Department of Emergency and Critical Care, Osaka General Medical Center, Osaka, Japan.
Crit Care Med. 2013 Jun;41(6):1443-9. doi: 10.1097/CCM.0b013e31827ca960.
Sepsis is the leading cause of death among critically ill patients. There are, however, few appropriate biomarkers to predict mortality in patients with sepsis. We focused on maximal chemiluminescent intensity in response to lipopolysaccharide assessed by endotoxin activity assay and evaluated the diagnostic value of maximal chemiluminescent intensity on admission day as a predictor of mortality in patients with sepsis.

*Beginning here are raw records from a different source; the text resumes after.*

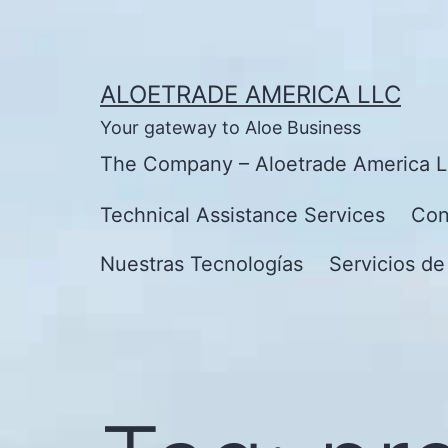
Skip
to
content
ALOETRADE AMERICA LLC
Your gateway to Aloe Business
The Company – Aloetrade America 
Technical Assistance Services
Con
Nuestras Tecnologías
Servicios de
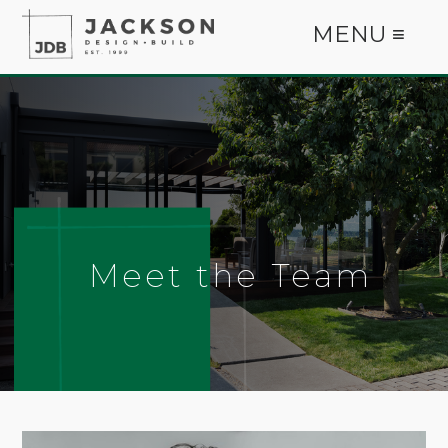
MENU ≡
Meet the Team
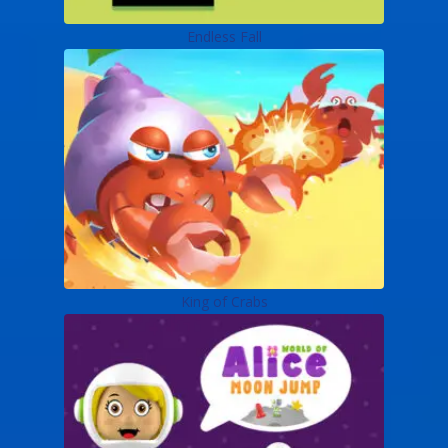
Endless Fall
King of Crabs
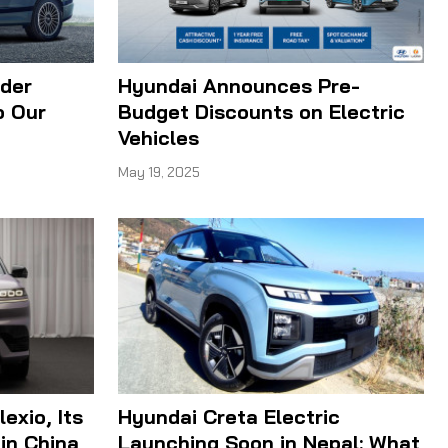
ider
Hyundai Announces Pre-
o Our
Budget Discounts on Electric
Vehicles
May 19, 2025
exio, Its
Hyundai Creta Electric
 in China
Launching Soon in Nepal: What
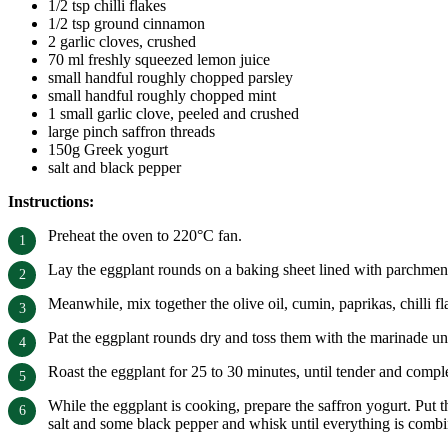
1/2 tsp chilli flakes
1/2 tsp ground cinnamon
2 garlic cloves, crushed
70 ml freshly squeezed lemon juice
small handful roughly chopped parsley
small handful roughly chopped mint
1 small garlic clove, peeled and crushed
large pinch saffron threads
150g Greek yogurt
salt and black pepper
Instructions:
Preheat the oven to 220°C fan.
Lay the eggplant rounds on a baking sheet lined with parchment p
Meanwhile, mix together the olive oil, cumin, paprikas, chilli 
Pat the eggplant rounds dry and toss them with the marinade unt
Roast the eggplant for 25 to 30 minutes, until tender and comp
While the eggplant is cooking, prepare the saffron yogurt. Put t
salt and some black pepper and whisk until everything is comb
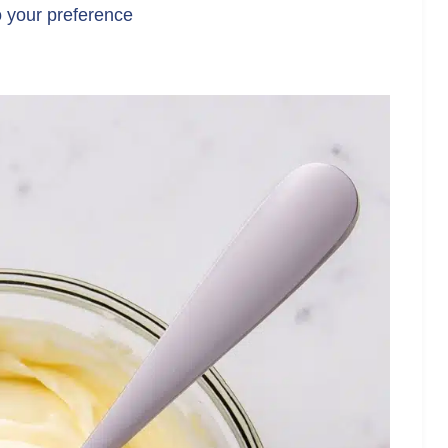
o your preference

Prospective, observational study.
ICU.
One hundred and thirty-two patients with sepsis.
None.
Within 12 hours after admission, a whole-blood sample was collected, and variables assessed by endotoxin activity assay were measured in each patient. Severity of illness was assessed simultaneously by Acute Physiology and Chronic Health Evaluation (APACHE) II score and Sequential Organ Failure Assessment (SOFA) score. The primary outcome was 28-day mortality. One hundred and fifteen patients survived and 17 died. maximal chemiluminescent intensity values were significantly lower in the nonsurvivors than in the survivors (p <0.05). We investigated maximal chemiluminescent intensity, APACHE II score, and SOFA score as predictors of 28-day mortality. Receiver operating characteristic analysis showed that area under the curve for maximal chemiluminescent intensity was 0.902, which was superior to the area under the curves for APACHE II score (0.836) and SOFA score (0.807). At the optimal cutoff value for maximal chemiluminescent intensity, 21,000 RLU/s, the sensitivity for correct prediction of 28-day mortality was 82.4% and the specificity was 92.2%. Kaplan-Meier analysis showed that low maximal chemiluminescent intensity (<21,000 RLU/s) closely correlated with poor overall patient survival compared with high maximal chemiluminescent intensity (>21,000 RLU/s) (p <0.001 by log-rank test). After adjusting for APACHE II score by Cox regression analysis, maximal chemiluminescent intensity was identified as an independent predictor for the probability of 28-day mortality.
Maximal chemiluminescent intensity level measured on admission day appears to have high predictive value for mortality in patients with sepsis.
脓毒症是危重症患者死亡的主要原因。然而,目前用于预测脓毒症患者死亡率的合适生物标志物却很少。我们专注于通过内毒素活性测定评估脂多糖刺激后产生的最大化学发光强度,并评估入院当天最大化学发光强度作为预测脓毒症患者死亡率的指标的诊断价值。
前瞻性观察性研究。
重症监护病房。
132 例脓毒症患者。
无。
在入院后 12 小时内,采集全血样本,并测量每位患者的内毒素活性测定评估的变量。通过急性生理学和慢性健康评估(APACHE)Ⅱ评分和序贯器官衰竭评估(SOFA)评分同时评估疾病严重程度。主要结局为 28 天死亡率。115 例患者存活,17 例患者死亡。存活组与死亡组相比,最大化学发光强度值明显较低(p<0.05)。我们将最大化学发光强度、APACHE Ⅱ评分和 SOFA 评分作为 28 天死亡率的预测因子进行了研究。受试者工作特征曲线分析显示,最大化学发光强度的曲线下面积为 0.902,优于 APACHE Ⅱ评分(0.836)和 SOFA 评分(0.807)的曲线下面积。在最大化学发光强度的最佳截断值 21,000 RLU/s 时,对 28 天死亡率的正确预测的灵敏度为 82.4%,特异性为 92.2%。Kaplan-Meier 分析显示,与高最大化学发光强度(>21,000 RLU/s)相比,低最大化学发光强度(<21,000 RLU/s)与患者总体生存率差密切相关(对数秩检验 p<0.001)。通过 Cox 回归分析校正 APACHE Ⅱ评分后,最大化学发光强度被确定为 28 天死亡率概率的独立预测因子。
入院时测量的最大化学发光强度水平似乎对脓毒症患者的死亡率具有较高的预测价值。